Māori quickly adopted the potato, as it resembled kūmara (sweet potato) and could be grown in a similar fashion. British navigator James Cook had used the word ‘coumalla’ (kūmara) to introduce potatoes to Māori in Queen Charlotte Sound.
More importantly, potatoes tolerated cooler conditions, and could be produced in areas like Foveaux Strait and the Urewera where kūmara would not grow. They were reliable and high-yielding, and quickly became a key crop. Also, kūmara cultivation was subject to tapu (ritual restrictions). At first, these were sometimes also applied to potatoes – but generally, growing potatoes was seen as noa (non-sacred or ordinary), and could be done by women or slaves, allowing communities to increase production.

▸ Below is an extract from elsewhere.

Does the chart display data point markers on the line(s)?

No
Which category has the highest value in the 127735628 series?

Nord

Before the arrival of pigs, kurī (dogs) and kiore (Polynesian rats) were the only mammalian sources of meat. The superiority of pigs – ‘fast-breeding, fast-growing, omnivorous lodes of rare protein’ 1 – was obvious.
Will that be pigs or potatoes?
From 1814 to 1827, the price of a musket fluctuated from 150 baskets of potatoes and eight pigs to 200 baskets of potatoes or 15 pigs, finally settling at 120 baskets of potatoes or 10 pigs. In the 1840s the price of a horse was 40 pigs. One schooner cost Bay of Plenty Māori 500 pigs.
A new currency
Tribes often made gifts of valued items, probably helping them to spread. Pigs and baskets of potatoes quickly became a standard form of currency.

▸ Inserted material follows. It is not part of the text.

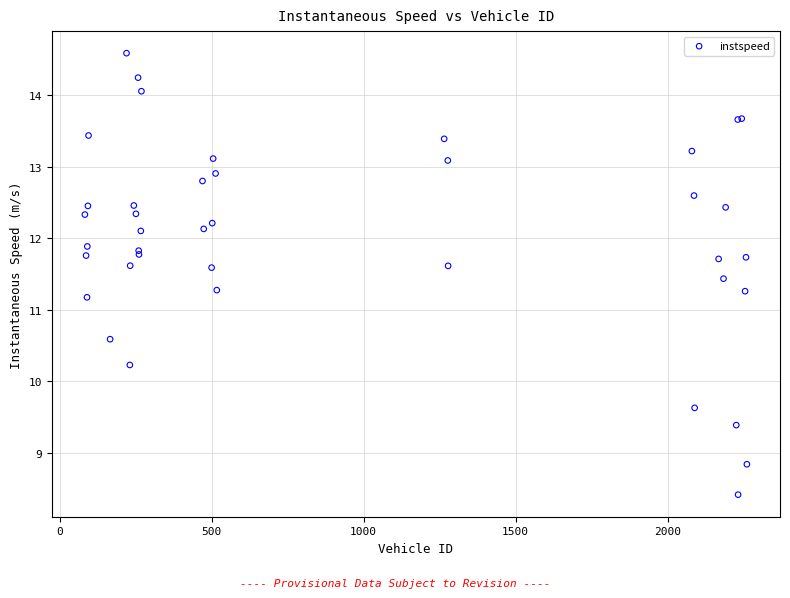

What Y value in the scatter plot is closest to 11?

11.2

From 1803, Māori were reported trading in potatoes, pigs, maize and other foodstuffs. However, after Māori attacked the sailing ship Boyd at Whangaroa in 1809, killing most of the passengers and crew, many Pākehā were unwilling to trade with Māori. This did not change until Samuel Marsden established the first mission station in the Bay of Islands under the protection of Ngāpuhi chief Ruatara in 1814. Ruatara was keen to grow wheat to feed his own people and as an export crop. Māori gardens in the Bay of Islands increased spectacularly in size from 1814, to provision visiting ships. Growers focused on new crops, especially potatoes.
Potatoes, muskets and warfare
From about 1818 the expansion of potato farming coincided with a growing demand for iron goods – especially muskets. Ngāpuhi leader Hongi Hika had returned from England and Sydney with a substantial supply of these weapons, giving him a strong military advantage over other tribes.

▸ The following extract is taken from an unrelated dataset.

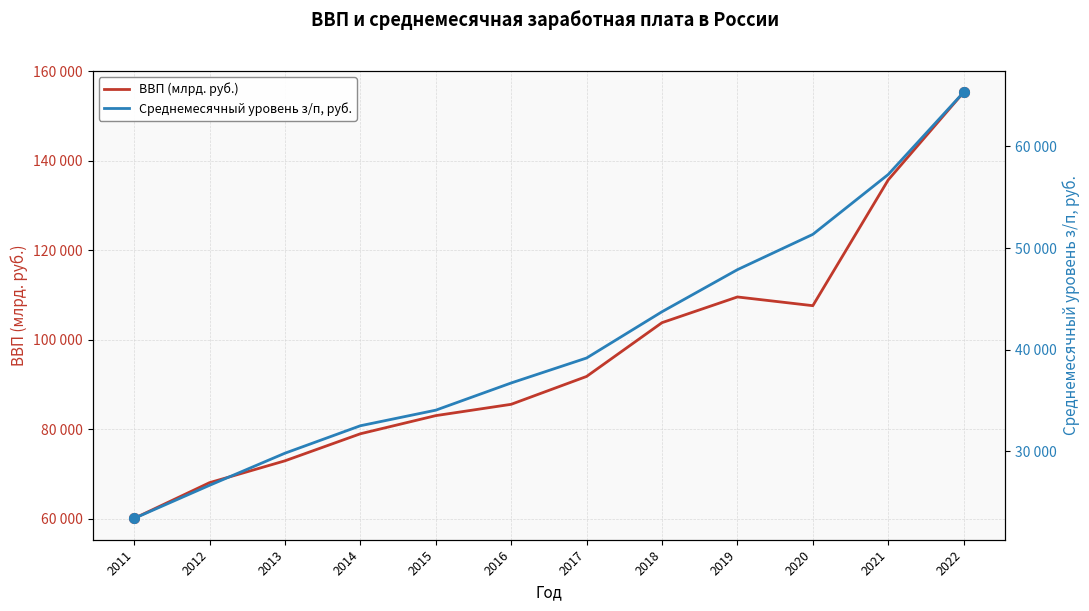

At which label is Среднемесячный уровень з/п, руб. closest to 44353?

2018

Potatoes provided surplus food that could feed tribes when travelling – although only limited amounts could be taken on long-distance raids. They were also important for buying muskets. Muskets had a great impact on Māori warfare. Warrior chiefs like Hongi Hika and Te Rauparaha acquired large numbers of slaves to increase their cultivations or dress flax for sale.
Hui and hospitality
At large 19th-century hui (gatherings), pigs and potatoes became an essential part of the hākari (feast). One hui in 1881 had ‘a wall of 2,756 kits of potatoes, topped with 500 dried sharks, stretched for nearly a quarter of a mile, with several hundred pigs’. 2
A number of types of potatoes which were introduced early became strongly associated with Māori, and are now known as Māori potatoes. In the 20th century pigs and potatoes remained important for hospitality. Pūhā and pork bones, a well-known Māori dish, is often served with potatoes.